Enneagram:  2w1 sp/so

Enneagram 2s have the greatest capacity for love, and their main focus is on their romantic and familial attachments. They think all the time about their relationships, and frame things in how they feel they should act toward others—selfless and generous. This is, in part, what traps Marge in a somewhat unsatisfying relationship. She thinks she should put up with a lot, in order to help and fix Dickie, so she does—all to receive love. But there’s never enough of it, and he often leaves her wanting when his attention moves to someone else. She continues to love him, to help him, to volunteer to do things for him. She cooks for him, pours him drinks, follows him around, all seeking for ways to be useful and special. 2s also make decisions through their emotions, rather than their heads—and she does. As she becomes more stressed, she starts exhibiting her feelings more openly, and it includes contempt for Tom. The more time she spends around him away from Dickie, the less she likes him, and she doesn’t bother to disguise her contempt any more—even bluntly saying that a hotel would be preferable to staying with him.

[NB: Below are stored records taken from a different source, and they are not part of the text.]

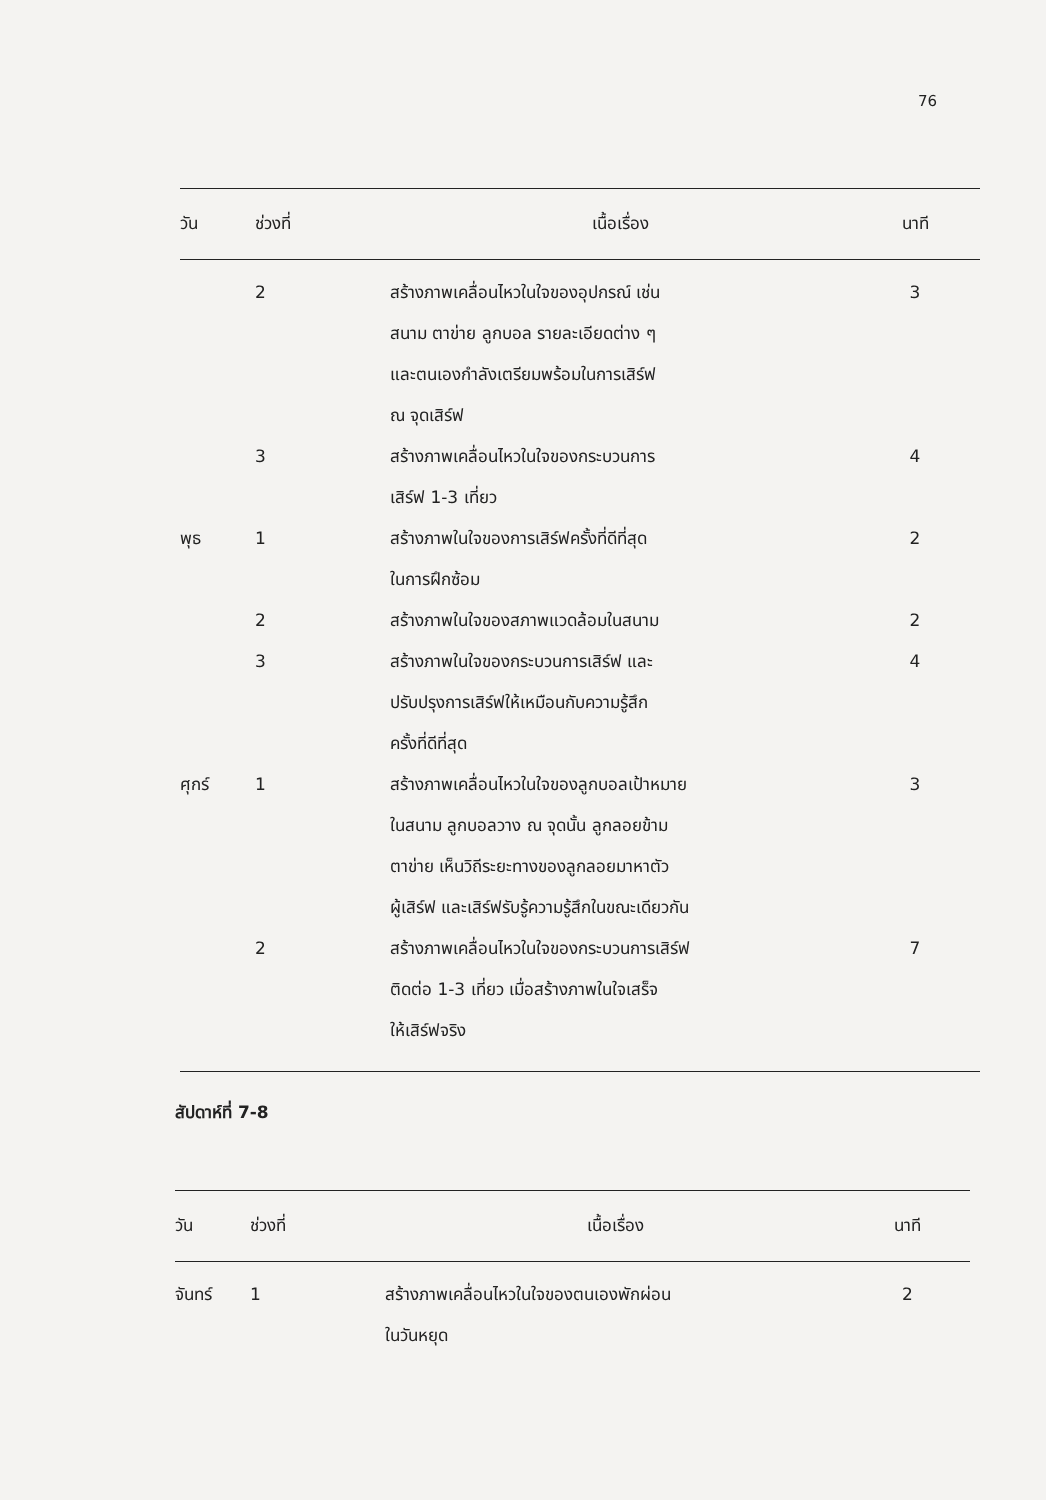76
| วัน | ช่วงที่ | เนื้อเรื่อง | นาที |
| --- | --- | --- | --- |
| | 2 | สร้างภาพเคลื่อนไหวในใจของอุปกรณ์ เช่น สนาม ตาข่าย ลูกบอล รายละเอียดต่าง ๆ และตนเองกำลังเตรียมพร้อมในการเสิร์ฟ ณ จุดเสิร์ฟ | 3 |
| | 3 | สร้างภาพเคลื่อนไหวในใจของกระบวนการ เสิร์ฟ 1-3 เที่ยว | 4 |
| พุธ | 1 | สร้างภาพในใจของการเสิร์ฟครั้งที่ดีที่สุด ในการฝึกซ้อม | 2 |
| | 2 | สร้างภาพในใจของสภาพแวดล้อมในสนาม | 2 |
| | 3 | สร้างภาพในใจของกระบวนการเสิร์ฟ และ ปรับปรุงการเสิร์ฟให้เหมือนกับความรู้สึก ครั้งที่ดีที่สุด | 4 |
| ศุกร์ | 1 | สร้างภาพเคลื่อนไหวในใจของลูกบอลเป้าหมาย ในสนาม ลูกบอลวาง ณ จุดนั้น ลูกลอยข้าม ตาข่าย เห็นวิถีระยะทางของลูกลอยมาหาตัว ผู้เสิร์ฟ และเสิร์ฟรับรู้ความรู้สึกในขณะเดียวกัน | 3 |
| | 2 | สร้างภาพเคลื่อนไหวในใจของกระบวนการเสิร์ฟ ติดต่อ 1-3 เที่ยว เมื่อสร้างภาพในใจเสร็จ ให้เสิร์ฟจริง | 7 |
สัปดาห์ที่ 7-8
| วัน | ช่วงที่ | เนื้อเรื่อง | นาที |
| --- | --- | --- | --- |
| จันทร์ | 1 | สร้างภาพเคลื่อนไหวในใจของตนเองพักผ่อน ในวันหยุด | 2 |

This shows her line to 8, where she is moving out of a helpful space into a more aggressive stance. She used to be kind to Tom, considerate of his feelings, and even explained to him what to expect with Dickie, to protect him from feeling hurt. Now, she thinks he’s a fraud and wants revenge—and attacks him when it becomes apparent she can’t prove it. Her 1 wing makes her softer and more tolerant of Dickie’s behavior, while also occasionally chastising him for it, because she feels she “should” stick around for him.